I don’t drink on the road. That’s a big one. Like I can’t. I used to be a really big partier. I struggled going to sleep at night when I was on tour. So I would just like… drink! I’d just pass out. And that’s really been huge to not do that kind of lifestyle anymore. When you’re kid starting, they give you no money, first of all, like you get paid maybe 100 bucks and then they give you drink tickets, you know. And it’s just the culture of how we kind of make it through the night. And I was definitely a road dog when I first started making music. I toured and toured and toured.

So now, you know, I’m still a good time, and I love hanging with my friends and talking to people after shows. But I spend a lot of time alone now and centre myself. And I do meditation and stuff. I appreciate myself now.

So we appreciate you, too. I appreciate your time. So thank you for talking to me. And I would just like to know what hopes you have for the next 12 months now.

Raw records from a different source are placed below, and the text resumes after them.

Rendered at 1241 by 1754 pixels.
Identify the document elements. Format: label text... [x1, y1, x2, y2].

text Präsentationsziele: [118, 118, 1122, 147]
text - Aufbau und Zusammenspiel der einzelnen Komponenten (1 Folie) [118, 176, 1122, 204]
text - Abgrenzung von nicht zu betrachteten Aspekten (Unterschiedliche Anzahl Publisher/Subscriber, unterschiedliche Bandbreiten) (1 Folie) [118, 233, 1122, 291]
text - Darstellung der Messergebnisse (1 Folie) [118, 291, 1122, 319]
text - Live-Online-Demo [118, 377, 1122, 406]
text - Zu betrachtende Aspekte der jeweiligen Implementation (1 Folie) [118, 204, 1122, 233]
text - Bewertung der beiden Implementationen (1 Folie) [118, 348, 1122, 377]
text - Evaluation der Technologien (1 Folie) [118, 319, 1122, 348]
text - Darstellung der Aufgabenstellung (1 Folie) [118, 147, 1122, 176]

You know, my hope is that Left Hand for me is a slow burn. I feel that about this record. I feel like it’s almost like a record that you need to listen to a few times to be like, oh, this is really hitting me like this feels like something that’s like a book, almost like it feels like a story. And that’s really different than just writing a record that just feels fun or instant. I think Left Hand is going to have its moment even a while after its release date. I’ve always felt that way. I am deeply working on my live shows; on my communication with fans. I’m like on my socials all the time, responding to their messages. I’m building something to last me the rest of my life. I don’t see myself as a flash-in-the-pan artist. I’m a career artist that I think will make such good records that people will go back and be like, oh, they’ve been making really good music since 2017, you know? And I know that my breakthrough is coming. Whatever that looks like. When people say, well, what does that mean? I just mean like fans that are coming to my shows, and they feel like I’m an artist that they want to live with in their life and live in their homes with them. And that’s really special. And I don’t take that for granted because we only have so much space in our brains and our hearts for something. And I want to earn that. So next 12 months, I’m earning their love.